Si les pages instrumentales sont défendues avec engagement et fraîcheur, on peut néanmoins s’interroger sur la pertinence d’avoir intégré, au sein de suites cohérentes en elles-mêmes, des pages pour viole seule et basse continue (Marin Marais), pour théorbe (Robert de Visée) ou encore clavecin et violon (Élisabeth Jacquet de La Guerre). S’agit-il d’hommages aux « compositeurs », qui sortent un temps de l’ensemble pour se faire entendre en tant que tels ? Le prélude non mesuré symbolise-t-il une sorte de chaos préexistant à la Création, dont le jardin offre l’antithèse ordonnée, avant qu’Adam ne vienne par sa chute en rompre l’harmonie ? Les musiciens justifient ces ajouts comme autant de « respirations », lesquelles fonctionnent plus ou moins bien.

Retenons la noblesse de la Passacaille de Marin Marais, qui mobilise tout l’effectif, en variant avec bonheur les éclairages entre ses différents couplets, affectant les traits virtuoses aux violons, les motifs tendres et coulants aux flûtes. La Plainte de la même suite sait offrir des accents véritablement touchants que soulignent de belles dissonances. Situées en « quinconce », la chaconne et la Mascarade de Robert de Visée offrent une touche plus légère venant clôturer sobrement ce jardin musical, construit autour d’un axe de symétrie, figuré par la cantate d’Élisabeth Jacquet de La Guerre.

Cet  Adam constitue à coup sûr une découverte. Il rejoint la cohorte d’Esther, Judith, Suzanne, Rachel et Jacob, Jephté, Jonas et Samson qui avaient bénéficié bien avant lui d’enregistrements explorant ce genre spécifique de la cantate française sur sujets bibliques, auquel le fort tempérament d’Élisabeth Jacquet de La Guerre a apporté ses lettres de noblesse, rejointe sur ce terrain par Drouard de Bousset. Très développée (neuf numéros), cette cantate sur un livret de Houdar de la Motte, alterne récits et airs caractérisés, que viennent ici entrecouper des extraits de sonates pour violon et basse continue, livrant une sorte de commentaire, à une œuvre originellement écrite pour voix seule et basse continue. Les quatre premiers numéros exposent la félicité dont jouit le premier homme, avant que « l’Esprit séducteur » ne vienne lui « ouvrir le cercueil ». Les airs jusque-là gracieux et aimables font place à des pages plus vindicatives : Adam est « devenu l’esclave de la mort ». Invité à se cacher puis à fuir, le voilà chassé de ce paradis, sur une basse agitée. Le propos se veut naturellement édifiant, ce que résume les maximes du dernier air : Le Ciel, d’une main libérale aime à nous verser ses bienfaits ; Quand nous l’irritons, il égale les maux, aux biens qu’il nous a faits. Eugénie Lefebvre fait montre ici des qualités – indispensables dans ce répertoire- que nous lui connaissons désormais : puissance vocale et engagement dramatique, diction parfaite, beauté du timbre. Peut-être aurions-nous apprécié davantage de variété dans le continuo, afin de diversifier de manière plus marquée cet opéra biblique miniature.

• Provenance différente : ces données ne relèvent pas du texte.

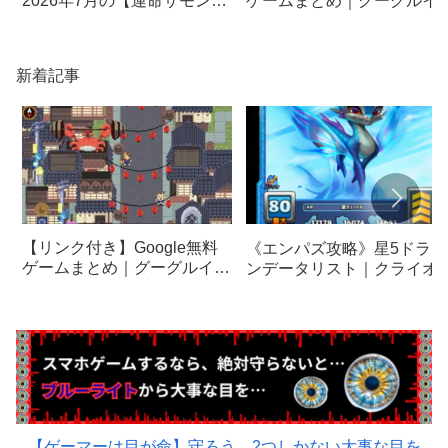
ゲームまとめ｜グーグルイ
2026年7月の【運命サモン】
スターエッグ｜ブロック崩
で選ぶべきはこの英雄！！
し、パックマン、オリンピ
【empires & puzzles】
クetc…
新着記事
【リンク付き】Google無料
《エンパズ攻略》星5ドラゴ
ゲームまとめ｜グーグルイー
ンデータリスト｜クライオ
スターエッグ｜ブロック崩
ア【empires & puzzles】
し、パックマン、オリンピッ
クetc…
【ゲーマーは目が命】守ろう。2つしかない大事な目を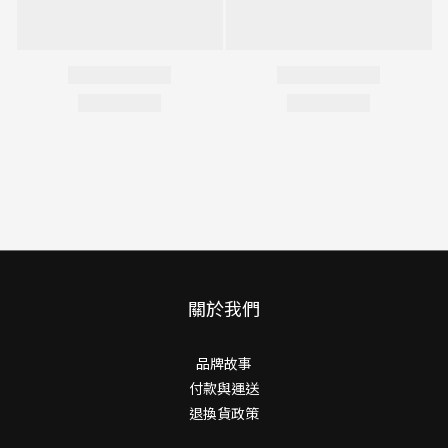
關於我們
品牌故事
付款與運送
退換貨政策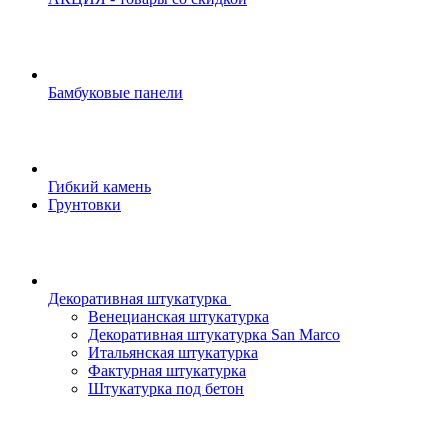
Бамбуковые панели
Гибкий камень
Грунтовки
Декоративная штукатурка
Венецианская штукатурка
Декоративная штукатурка San Marco
Итальянская штукатурка
Фактурная штукатурка
Штукатурка под бетон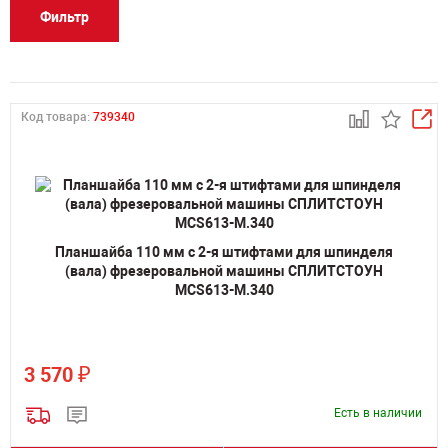
Фильтр
Код товара:
739340
Планшайба 110 мм с 2-я штифтами для шпинделя
(вала) фрезеровальной машины СПЛИТСТОУН
MCS613-M.340
₽
3 570
Есть в наличии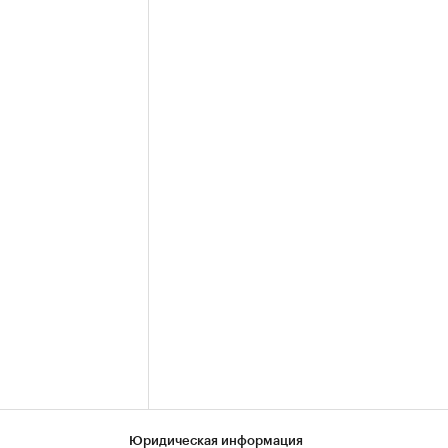
Юридическая информация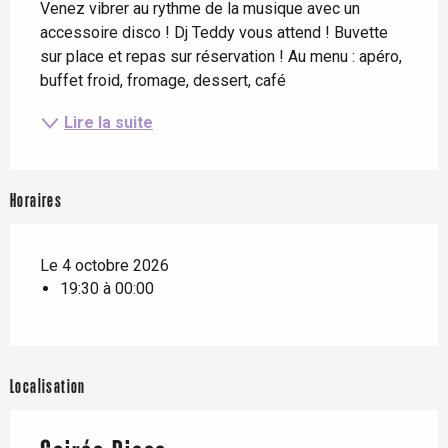
Venez vibrer au rythme de la musique avec un 
accessoire disco ! Dj Teddy vous attend ! Buvette 
sur place et repas sur réservation ! Au menu : apéro, 
buffet froid, fromage, dessert, café
Lire la suite
Horaires
Le 4 octobre 2026
19:30 à 00:00
Localisation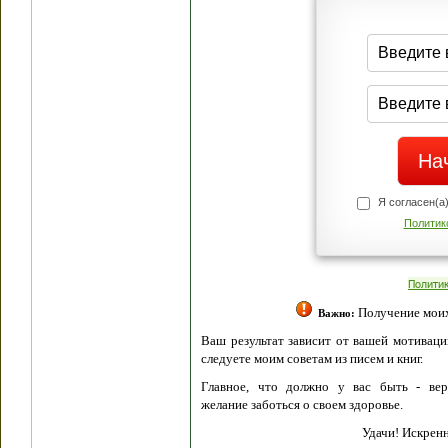
Я согласен(а
Политик
Полити
Получение моих 
Важно:
Ваш результат зависит от вашей мотивации
следуете моим советам из писем и книг.
Главное, что должно у вас быть - вер
желание заботься о своем здоровье.
Удачи! Искрен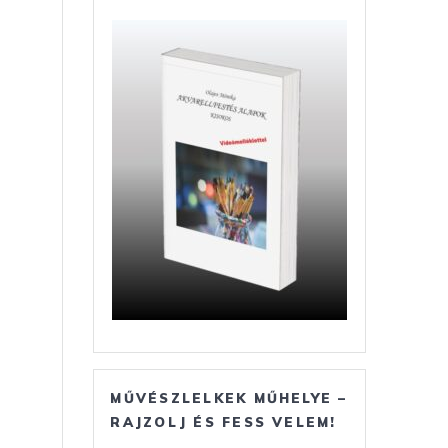
MŰVÉSZLELKEK MŰHELYE –
RAJZOLJ ÉS FESS VELEM!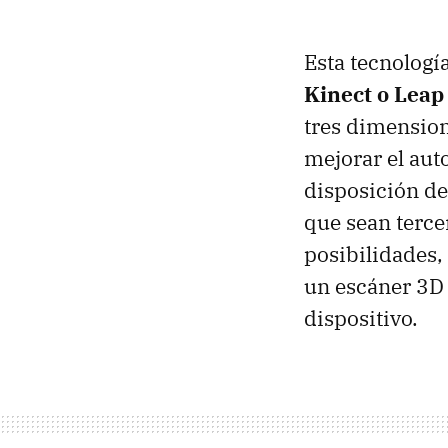
Esta tecnologí
Kinect o Leap
tres dimension
mejorar el auto
disposición de
que sean terce
posibilidades,
un escáner 3D s
dispositivo.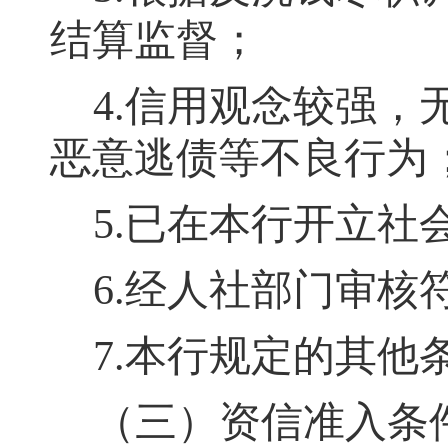
结算监督；
4.信用观念较强
，
恶意逃债等不良行为
5.已在本行开立社
6.经人社部门审核
7.本行规定的其他
（三）资信准入条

Le joli labyrinthe qui illustre la pochette n’est autre que celui du château ayant servi d’écrin à cet enregistrement livrant un travail soigné et créatif. Ses couleurs printanières s’accordent à merveille à l’éclosion de ce nouvel ensemble auquel on souhaite de s’aventurer vers des pages encore fort méconnues signées Jean-Baptiste Morin (cantates) ou François Chauvon (les Tibiades) par exemple.